M-RewardBench: Evaluating Reward Models in Multilingual Settings

The paper presents M-RewardBench, a substantial advancement in the evaluation of reward models (RMs) applied to multilingual contexts. Reward models, crucial for aligning LLMs with human preferences, have primarily focused on English, leaving their multilingual capabilities underexplored.
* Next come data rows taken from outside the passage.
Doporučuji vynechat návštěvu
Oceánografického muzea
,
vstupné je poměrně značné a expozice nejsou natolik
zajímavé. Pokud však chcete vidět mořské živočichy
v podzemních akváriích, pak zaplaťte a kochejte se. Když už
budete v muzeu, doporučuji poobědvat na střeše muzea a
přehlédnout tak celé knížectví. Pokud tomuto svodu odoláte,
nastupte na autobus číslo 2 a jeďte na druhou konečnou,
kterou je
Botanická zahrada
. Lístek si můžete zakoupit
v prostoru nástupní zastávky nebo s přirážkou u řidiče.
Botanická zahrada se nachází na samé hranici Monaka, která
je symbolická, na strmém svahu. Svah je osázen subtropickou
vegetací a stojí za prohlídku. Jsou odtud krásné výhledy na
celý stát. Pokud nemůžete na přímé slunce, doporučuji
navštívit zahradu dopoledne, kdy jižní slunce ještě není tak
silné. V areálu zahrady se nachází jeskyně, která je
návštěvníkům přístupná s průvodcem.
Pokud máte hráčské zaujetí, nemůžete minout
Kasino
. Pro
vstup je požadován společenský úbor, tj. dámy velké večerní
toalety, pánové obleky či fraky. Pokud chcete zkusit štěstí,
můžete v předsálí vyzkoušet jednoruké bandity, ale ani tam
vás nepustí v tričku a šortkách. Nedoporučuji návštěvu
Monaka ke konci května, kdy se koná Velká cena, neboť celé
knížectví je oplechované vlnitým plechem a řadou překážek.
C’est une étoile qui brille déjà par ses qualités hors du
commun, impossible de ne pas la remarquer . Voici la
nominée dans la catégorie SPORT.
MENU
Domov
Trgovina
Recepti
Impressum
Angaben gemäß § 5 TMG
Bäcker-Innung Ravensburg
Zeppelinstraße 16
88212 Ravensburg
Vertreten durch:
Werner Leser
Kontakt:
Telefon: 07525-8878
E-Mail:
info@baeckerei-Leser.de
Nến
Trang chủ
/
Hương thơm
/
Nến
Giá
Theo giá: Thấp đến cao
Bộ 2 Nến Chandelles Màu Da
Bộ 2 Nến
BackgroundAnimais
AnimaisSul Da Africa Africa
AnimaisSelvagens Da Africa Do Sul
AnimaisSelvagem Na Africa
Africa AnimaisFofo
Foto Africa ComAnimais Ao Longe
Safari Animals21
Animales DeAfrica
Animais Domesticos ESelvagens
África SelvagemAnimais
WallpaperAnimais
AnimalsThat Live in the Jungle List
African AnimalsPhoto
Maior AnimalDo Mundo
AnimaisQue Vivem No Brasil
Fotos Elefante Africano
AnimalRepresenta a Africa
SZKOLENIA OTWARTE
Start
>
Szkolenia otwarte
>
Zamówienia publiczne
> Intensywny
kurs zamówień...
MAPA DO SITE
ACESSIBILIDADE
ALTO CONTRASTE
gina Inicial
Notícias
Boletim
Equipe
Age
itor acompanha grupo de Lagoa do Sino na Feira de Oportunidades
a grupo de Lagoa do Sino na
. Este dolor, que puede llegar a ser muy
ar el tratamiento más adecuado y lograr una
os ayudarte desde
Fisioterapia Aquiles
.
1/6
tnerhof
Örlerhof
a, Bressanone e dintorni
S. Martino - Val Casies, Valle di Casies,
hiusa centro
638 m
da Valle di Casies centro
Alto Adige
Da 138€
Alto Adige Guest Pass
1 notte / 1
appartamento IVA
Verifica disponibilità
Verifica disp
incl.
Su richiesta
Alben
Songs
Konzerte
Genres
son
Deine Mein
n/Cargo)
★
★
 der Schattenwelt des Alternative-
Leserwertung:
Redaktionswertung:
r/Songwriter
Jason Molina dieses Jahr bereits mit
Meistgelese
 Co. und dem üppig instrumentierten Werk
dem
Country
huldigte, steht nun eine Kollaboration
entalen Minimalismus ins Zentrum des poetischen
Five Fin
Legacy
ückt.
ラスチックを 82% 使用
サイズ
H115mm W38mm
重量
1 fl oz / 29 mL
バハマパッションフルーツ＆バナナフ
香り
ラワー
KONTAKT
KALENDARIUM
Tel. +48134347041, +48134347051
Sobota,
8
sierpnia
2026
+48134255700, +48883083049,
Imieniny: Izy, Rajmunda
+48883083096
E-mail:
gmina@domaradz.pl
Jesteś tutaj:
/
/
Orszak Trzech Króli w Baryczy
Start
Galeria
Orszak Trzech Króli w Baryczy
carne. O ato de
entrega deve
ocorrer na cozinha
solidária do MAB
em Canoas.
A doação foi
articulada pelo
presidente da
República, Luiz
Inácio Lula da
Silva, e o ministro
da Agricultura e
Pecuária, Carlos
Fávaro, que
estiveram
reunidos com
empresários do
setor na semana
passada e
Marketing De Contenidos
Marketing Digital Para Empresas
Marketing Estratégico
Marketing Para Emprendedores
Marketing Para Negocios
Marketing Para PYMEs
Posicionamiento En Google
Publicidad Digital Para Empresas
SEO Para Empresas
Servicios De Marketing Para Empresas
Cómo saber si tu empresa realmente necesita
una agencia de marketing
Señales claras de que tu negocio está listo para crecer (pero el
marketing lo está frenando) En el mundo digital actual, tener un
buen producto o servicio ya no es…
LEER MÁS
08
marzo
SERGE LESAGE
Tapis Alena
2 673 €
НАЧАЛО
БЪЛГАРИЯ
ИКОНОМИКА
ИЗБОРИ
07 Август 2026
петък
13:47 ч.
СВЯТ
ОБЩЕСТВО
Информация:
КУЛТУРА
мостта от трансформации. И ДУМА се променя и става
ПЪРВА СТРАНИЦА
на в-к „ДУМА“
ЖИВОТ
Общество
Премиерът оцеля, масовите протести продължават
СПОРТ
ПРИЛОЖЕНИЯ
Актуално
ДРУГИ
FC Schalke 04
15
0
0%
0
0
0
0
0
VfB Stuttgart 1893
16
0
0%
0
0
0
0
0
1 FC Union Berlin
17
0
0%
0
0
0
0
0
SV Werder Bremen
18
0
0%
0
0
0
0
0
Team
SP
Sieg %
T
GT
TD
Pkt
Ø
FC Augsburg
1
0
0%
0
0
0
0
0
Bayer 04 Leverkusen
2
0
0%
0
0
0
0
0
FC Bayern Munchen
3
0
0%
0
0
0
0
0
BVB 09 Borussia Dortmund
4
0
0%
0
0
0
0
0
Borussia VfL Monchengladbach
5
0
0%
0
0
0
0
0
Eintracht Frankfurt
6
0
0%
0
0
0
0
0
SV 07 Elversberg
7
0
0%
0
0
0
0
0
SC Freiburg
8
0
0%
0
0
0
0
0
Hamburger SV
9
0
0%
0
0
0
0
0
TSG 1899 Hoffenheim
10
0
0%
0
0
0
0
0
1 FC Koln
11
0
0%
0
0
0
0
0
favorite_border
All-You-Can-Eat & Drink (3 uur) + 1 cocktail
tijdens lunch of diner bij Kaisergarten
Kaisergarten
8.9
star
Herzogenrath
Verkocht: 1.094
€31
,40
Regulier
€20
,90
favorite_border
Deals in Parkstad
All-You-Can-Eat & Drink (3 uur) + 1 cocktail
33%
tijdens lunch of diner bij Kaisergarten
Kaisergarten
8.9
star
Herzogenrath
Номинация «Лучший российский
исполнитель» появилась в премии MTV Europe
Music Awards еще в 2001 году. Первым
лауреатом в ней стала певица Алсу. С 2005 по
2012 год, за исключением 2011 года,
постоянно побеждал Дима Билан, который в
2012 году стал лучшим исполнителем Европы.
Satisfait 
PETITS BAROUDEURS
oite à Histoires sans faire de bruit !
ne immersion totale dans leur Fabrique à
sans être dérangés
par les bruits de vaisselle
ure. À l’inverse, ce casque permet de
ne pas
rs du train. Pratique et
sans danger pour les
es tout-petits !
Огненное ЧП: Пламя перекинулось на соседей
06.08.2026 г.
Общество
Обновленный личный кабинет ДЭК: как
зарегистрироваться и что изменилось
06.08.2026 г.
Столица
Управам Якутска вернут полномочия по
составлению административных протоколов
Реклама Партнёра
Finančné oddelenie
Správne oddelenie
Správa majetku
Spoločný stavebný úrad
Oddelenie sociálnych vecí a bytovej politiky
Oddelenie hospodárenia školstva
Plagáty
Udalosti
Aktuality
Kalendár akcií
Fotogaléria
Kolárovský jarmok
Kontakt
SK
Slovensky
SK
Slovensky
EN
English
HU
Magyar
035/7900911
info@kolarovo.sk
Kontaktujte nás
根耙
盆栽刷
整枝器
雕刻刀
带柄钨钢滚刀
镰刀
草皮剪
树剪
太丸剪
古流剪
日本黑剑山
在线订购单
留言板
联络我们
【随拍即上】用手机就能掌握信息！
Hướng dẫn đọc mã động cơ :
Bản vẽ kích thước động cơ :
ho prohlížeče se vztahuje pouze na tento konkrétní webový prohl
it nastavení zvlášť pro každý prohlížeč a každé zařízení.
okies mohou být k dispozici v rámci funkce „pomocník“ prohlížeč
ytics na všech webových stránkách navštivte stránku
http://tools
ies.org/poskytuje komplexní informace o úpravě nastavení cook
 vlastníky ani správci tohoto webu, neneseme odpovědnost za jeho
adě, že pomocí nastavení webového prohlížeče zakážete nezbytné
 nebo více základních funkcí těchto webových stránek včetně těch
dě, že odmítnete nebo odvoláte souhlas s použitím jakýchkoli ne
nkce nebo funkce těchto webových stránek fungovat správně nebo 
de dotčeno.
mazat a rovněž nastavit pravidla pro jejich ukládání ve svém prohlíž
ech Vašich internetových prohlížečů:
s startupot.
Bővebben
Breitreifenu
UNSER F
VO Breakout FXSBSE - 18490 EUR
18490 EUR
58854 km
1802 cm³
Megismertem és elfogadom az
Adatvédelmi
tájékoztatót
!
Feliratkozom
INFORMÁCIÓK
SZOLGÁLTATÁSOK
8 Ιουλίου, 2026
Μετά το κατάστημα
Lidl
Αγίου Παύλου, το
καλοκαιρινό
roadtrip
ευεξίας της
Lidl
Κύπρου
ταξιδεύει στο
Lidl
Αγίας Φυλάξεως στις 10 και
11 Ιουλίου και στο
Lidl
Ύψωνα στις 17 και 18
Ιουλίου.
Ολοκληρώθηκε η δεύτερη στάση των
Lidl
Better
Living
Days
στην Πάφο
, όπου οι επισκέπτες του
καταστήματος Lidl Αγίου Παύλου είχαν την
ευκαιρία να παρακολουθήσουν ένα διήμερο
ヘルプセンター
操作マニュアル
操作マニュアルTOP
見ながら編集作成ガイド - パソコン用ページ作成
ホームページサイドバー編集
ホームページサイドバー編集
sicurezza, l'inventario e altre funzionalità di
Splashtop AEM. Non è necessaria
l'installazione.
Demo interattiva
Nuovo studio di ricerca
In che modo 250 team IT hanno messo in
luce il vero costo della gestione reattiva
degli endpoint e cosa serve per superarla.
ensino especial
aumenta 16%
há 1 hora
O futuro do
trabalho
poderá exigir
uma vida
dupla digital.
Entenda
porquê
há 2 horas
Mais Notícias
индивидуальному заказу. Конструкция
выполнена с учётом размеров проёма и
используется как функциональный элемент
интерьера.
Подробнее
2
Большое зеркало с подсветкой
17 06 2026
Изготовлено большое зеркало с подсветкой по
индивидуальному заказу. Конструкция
This paper addresses this gap by introducing a comprehensive benchmark across 23 diverse languages, enabling a systematic evaluation of RMs beyond English.

Construction and Evaluation

M-RewardBench is meticulously curated, comprising 2,870 preference instances that test the chat, safety, reasoning, and translation capabilities of RMs. This dataset is distinct in its inclusion of 23 languages, representing diverse scripts and language families, such as Afro-Asiatic and Sino-Tibetan, and ensuring a diverse linguistic testing ground. The evaluation framework assesses generative, classifier-based, and implicit RMs using a weighted average accuracy metric across various tasks.

Key Findings

Performance Disparities: A significant performance gap exists between English and non-English languages. Generative models display relatively stronger multilingual generalization, with a lesser performance drop compared to classifier and implicit RMs.
Translation Quality: Higher-quality translations lead to improved RM performance, highlighting the importance of translation fidelity in multilingual evaluation.
Linguistic Dimensions: RMs perform better on resource-rich languages and those using Latin or Cyrillic scripts. Indo-European and Sino-Tibetan languages exhibit higher performance compared to Afro-Asiatic and Turkic, suggesting resource availability is a critical factor.
Translation Tasks: Models struggle more with hard translation tasks, particularly in language directions with limited resources. There is consistent evidence that models perform better translating from English than to English, particularly evident in challenging translation scenarios.
Label Consistency: Despite variations in language, some models maintain consistency in evaluations, implying robustness in specific RMs.

Implications

The findings imply a pressing need for multilingual RM development, given their increasing role in aligning global LLM applications. The performance gap in low-resource languages calls for more data and model-specific advancements to ensure equal RM proficiency across languages.

Future Prospects

Future research should explore correlations between RM benchmarks and practical LLM performance in downstream applications. Additionally, expanding human-written translations could further refine multilingual evaluations. The paper also underscores the potential for tailoring RMs to culturally specific preferences, advancing the alignment of LLMs with diverse global users.

In conclusion, M-RewardBench is a pivotal tool for advancing the evaluation of RMs in multilingual contexts. By providing this benchmark, the paper encourages broader research into developing models that can meet the language alignment needs of a globally diverse population. The release of M-RewardBench is expected to facilitate ongoing progress in multilingual reward model development and evaluation.